Wir frühstücken einigermaßen flott (das übliche selbstgebackene Roggenbrot, Schinken, Käse, Erdbeer-Sanddornmarmelade aus eigenem Sanddorn, Kaffee, Hafermilch), so dass ich ohne Stress kurz vor sechs das Haus verlasse. Es ist garnichtmal so kalt und trocken. Ich bastele die FFP2-Maske hinter die Ohren und bin schon jetzt froh, dass das heute erstmal mein letzter ÖPNV-Tag sein wird. Der Bus zum Zoo kommt pünktlich, weniger als 10 Mitreisende und ich rausche noch einmal durch die dunkle und leere City West und vorbei an der blau glimmenden Gedächtniskirche. Auf dem Bahnsteig ist es deutlich frischer, ich bin froh, als der Zug kommt, auch hier nur wenige Passagiere. Nach Spandau habe ich das Obergeschoss meines Waggons für mich. Ich lese erst im Internet und dann Friedrich Schulz von Thun zum Inneren Team. Seine Maxime "docere et delectare" setzt er beneidenswert gut um. Ich hoffe, das wird mir irgendwann auch gelingen. Ich lese mich fest.
Kurz vor halb acht steige ich in N. um. Das Bähnchen steht schon am Nachbargleis. Wir sind heute zu fünft. Ich lese weiter, während wir durch die Dämmerung tuckern. In K. liegt noch Schnee, aber die Wege sind frei und trocken. Ich reiße mir die Maske vom Gesicht, reibe meine wehen Ohren und atme endlich wieder tief durch. Um 8:02 checke ich ein und gehe dann an die Arbeit. Um Zeit zu sparen, bleibe ich über Mittag im Büro. Es gibt ein Sammelsurium aus Heringshappen in Sahne mit Gurke und Dill, dazu Paranüsse, schwarze Oliven, gelbe Rüben, Orange, Birne, danach noch einen Riegel Schokolade). Gegen 16:30 reibe ich die Möbel mit der Bürogeheimwaffe Fensterreiniger ab, wasche mein Geschirr und packe meine Handbücher, Ordner und anderen Unterlagen für die nächsten Wochen zusammen. 16:52 checke ich aus. Es ist merklich kälter geworden und ich bin froh, dass das Bähnlein schon am Bahnhof wartet. Ein letztes Mal FFP2-Maske installieren, Ohren Reiben, Brille justieren. In N. verlasse ich kurz den Bahnhof und nutze die lange Umsteigezeit für ein paar Minuten ohne Maske. Immerhin ist der Regio pünktlich. Dafür deutlich voller als an den anderen Tagen, an denen ich im späteren Zug unterwegs war.

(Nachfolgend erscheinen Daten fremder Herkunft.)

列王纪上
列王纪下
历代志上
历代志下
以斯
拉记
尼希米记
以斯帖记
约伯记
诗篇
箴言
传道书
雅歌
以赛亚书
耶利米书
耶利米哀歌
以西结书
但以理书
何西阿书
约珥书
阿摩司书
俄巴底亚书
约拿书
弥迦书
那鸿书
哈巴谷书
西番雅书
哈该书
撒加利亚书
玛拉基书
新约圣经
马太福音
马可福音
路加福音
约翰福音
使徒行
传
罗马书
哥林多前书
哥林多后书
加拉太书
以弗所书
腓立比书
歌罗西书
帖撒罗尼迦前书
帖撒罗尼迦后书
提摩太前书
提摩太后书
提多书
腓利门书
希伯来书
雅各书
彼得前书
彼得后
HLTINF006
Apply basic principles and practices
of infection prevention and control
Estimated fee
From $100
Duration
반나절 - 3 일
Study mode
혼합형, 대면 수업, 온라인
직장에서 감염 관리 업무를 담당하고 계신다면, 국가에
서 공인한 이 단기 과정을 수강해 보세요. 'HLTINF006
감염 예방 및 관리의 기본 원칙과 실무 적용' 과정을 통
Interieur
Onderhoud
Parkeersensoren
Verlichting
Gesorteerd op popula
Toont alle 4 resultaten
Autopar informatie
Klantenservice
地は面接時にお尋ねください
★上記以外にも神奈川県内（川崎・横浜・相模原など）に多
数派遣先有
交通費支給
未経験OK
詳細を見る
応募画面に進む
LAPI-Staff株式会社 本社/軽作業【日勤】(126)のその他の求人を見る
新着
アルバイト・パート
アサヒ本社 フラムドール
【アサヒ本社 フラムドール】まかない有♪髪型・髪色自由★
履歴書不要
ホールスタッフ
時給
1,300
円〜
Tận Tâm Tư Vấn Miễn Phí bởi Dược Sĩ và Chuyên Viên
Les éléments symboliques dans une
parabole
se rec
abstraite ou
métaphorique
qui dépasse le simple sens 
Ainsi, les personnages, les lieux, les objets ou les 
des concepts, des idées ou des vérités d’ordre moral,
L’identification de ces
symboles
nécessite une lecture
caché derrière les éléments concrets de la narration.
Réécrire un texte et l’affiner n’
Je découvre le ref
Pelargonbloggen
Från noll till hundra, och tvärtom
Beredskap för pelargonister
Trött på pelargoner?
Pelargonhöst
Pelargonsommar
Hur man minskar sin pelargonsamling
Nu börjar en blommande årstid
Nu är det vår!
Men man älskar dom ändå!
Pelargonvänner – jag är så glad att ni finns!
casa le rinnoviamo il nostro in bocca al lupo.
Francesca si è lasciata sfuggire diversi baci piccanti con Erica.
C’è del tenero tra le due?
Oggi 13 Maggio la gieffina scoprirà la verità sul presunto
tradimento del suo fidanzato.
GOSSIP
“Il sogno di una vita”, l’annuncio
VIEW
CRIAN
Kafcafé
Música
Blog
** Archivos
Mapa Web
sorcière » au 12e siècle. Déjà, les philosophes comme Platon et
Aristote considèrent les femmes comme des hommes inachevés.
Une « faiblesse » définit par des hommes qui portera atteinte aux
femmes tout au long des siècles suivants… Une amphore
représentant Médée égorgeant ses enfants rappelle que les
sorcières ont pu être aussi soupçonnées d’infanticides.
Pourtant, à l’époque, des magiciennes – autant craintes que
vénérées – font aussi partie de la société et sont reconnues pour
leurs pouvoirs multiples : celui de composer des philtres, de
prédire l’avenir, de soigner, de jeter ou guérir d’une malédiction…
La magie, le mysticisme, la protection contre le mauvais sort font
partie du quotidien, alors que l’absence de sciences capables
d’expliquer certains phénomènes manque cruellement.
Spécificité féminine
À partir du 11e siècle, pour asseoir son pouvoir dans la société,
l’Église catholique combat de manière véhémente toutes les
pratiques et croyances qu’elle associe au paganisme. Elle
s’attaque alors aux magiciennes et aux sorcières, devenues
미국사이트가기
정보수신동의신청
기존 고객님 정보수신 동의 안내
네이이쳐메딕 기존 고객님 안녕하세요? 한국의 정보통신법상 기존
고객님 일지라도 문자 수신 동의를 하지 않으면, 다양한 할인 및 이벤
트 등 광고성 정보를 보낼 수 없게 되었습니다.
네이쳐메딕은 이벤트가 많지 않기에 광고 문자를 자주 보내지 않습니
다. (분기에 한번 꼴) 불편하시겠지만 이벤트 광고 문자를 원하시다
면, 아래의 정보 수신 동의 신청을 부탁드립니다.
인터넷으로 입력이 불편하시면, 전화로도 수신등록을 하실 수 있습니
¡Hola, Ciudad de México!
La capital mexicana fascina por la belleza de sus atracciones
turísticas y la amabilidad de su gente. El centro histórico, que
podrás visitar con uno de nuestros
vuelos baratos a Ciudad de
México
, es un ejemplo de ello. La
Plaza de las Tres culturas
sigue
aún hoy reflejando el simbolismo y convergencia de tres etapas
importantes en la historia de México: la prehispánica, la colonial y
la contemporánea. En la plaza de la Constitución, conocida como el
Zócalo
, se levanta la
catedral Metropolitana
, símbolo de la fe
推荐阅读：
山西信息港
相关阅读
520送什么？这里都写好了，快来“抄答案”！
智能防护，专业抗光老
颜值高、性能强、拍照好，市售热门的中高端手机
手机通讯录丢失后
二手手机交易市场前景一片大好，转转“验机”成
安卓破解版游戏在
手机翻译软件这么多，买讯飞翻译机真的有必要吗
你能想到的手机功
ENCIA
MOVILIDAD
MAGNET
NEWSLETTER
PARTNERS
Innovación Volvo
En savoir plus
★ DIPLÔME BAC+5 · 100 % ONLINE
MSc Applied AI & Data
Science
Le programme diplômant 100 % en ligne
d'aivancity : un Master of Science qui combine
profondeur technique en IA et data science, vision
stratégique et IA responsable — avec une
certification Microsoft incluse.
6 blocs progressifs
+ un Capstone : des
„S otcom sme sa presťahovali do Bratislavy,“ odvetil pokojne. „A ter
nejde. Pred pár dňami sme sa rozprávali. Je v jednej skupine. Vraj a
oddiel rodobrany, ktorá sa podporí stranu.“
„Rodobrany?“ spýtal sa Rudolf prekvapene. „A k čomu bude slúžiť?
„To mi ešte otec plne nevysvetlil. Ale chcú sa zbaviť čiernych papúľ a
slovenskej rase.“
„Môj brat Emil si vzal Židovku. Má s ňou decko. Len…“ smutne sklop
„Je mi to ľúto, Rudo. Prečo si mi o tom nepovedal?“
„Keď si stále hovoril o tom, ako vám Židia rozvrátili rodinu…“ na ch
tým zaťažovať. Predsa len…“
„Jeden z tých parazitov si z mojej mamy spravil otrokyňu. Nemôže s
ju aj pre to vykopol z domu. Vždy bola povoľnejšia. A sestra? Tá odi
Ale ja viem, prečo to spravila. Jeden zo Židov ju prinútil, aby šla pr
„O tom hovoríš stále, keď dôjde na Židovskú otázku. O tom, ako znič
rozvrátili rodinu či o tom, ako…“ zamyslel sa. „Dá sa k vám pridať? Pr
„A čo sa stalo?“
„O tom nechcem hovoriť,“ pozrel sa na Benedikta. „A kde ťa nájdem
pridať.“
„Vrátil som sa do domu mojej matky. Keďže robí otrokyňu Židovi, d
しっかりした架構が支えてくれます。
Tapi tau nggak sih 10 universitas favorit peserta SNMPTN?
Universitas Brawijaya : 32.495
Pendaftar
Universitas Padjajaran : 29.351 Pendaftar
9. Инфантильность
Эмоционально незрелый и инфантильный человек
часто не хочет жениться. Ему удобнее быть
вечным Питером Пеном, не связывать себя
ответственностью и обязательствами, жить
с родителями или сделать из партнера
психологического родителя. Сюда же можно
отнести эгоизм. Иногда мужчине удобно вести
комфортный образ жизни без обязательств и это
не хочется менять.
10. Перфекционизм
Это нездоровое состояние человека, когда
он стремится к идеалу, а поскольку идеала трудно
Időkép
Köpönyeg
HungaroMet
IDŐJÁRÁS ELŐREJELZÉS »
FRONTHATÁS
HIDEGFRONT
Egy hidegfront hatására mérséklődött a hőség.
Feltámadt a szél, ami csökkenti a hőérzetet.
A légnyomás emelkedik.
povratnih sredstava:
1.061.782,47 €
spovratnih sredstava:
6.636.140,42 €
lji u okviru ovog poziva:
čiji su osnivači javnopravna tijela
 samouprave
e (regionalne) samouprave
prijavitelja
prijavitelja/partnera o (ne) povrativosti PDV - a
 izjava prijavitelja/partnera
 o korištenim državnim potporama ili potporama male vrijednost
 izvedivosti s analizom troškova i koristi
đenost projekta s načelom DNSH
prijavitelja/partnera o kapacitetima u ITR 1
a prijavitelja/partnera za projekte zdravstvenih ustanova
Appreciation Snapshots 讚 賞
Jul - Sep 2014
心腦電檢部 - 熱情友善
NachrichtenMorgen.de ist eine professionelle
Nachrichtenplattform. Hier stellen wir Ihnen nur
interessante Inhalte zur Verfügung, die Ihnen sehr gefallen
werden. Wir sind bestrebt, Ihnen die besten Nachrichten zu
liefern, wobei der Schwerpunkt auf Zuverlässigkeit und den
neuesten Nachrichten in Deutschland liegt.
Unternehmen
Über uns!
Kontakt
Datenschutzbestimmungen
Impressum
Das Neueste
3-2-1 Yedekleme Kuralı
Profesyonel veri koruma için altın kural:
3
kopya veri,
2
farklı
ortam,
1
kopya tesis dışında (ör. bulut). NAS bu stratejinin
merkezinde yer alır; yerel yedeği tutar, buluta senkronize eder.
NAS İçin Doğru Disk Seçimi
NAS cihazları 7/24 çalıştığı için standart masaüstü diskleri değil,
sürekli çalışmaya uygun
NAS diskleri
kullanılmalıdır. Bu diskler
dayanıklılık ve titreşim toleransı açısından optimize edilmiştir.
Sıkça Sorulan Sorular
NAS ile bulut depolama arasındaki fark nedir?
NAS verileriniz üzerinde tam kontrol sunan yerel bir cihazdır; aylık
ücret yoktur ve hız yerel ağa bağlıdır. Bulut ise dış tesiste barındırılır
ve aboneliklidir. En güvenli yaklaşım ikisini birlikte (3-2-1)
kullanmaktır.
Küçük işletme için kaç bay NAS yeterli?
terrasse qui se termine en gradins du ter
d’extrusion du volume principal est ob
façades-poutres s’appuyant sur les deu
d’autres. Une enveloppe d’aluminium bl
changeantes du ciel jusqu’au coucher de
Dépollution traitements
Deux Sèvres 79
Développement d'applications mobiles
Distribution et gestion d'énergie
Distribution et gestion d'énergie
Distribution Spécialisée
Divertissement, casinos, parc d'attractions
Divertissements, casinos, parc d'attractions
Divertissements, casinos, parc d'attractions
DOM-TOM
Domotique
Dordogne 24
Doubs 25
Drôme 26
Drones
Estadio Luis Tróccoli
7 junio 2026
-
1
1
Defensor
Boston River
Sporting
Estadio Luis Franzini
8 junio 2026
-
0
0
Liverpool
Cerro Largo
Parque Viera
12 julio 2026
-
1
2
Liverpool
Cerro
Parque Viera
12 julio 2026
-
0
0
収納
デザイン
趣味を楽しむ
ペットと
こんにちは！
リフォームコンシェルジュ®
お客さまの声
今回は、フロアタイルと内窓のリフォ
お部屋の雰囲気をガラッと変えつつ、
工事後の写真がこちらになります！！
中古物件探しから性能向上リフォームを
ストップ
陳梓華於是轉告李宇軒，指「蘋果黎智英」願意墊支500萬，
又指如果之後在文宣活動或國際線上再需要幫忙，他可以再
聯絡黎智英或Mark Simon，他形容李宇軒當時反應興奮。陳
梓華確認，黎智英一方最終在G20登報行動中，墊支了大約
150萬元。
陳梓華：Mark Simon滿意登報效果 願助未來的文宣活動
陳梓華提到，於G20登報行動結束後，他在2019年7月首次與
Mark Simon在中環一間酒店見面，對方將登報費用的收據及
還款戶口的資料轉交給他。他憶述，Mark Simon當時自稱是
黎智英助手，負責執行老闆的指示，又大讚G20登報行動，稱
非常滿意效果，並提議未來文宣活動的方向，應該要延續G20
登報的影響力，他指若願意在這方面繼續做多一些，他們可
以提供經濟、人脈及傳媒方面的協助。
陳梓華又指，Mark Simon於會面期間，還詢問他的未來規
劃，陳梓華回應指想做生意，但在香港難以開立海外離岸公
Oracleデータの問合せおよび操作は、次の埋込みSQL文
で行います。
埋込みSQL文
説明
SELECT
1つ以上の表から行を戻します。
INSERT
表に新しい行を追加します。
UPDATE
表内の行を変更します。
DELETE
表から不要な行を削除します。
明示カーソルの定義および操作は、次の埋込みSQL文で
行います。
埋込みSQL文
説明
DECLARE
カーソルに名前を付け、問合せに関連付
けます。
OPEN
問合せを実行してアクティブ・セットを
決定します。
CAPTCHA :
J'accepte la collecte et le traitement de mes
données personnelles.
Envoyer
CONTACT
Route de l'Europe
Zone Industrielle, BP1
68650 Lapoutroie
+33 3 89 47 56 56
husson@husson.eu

Während der Fahrt lese ich einen langen Essay in der New York Times über das englische Dokumentarfilmprojekt "7up", das eine Gruppe von 14 Engländern im Rhyythmus von sieben Jahren durch ihr Leben begleitet. Der Essay erschien 2019 anlässlich von "63up". Mir kommen beim Lesen fast die Tränen.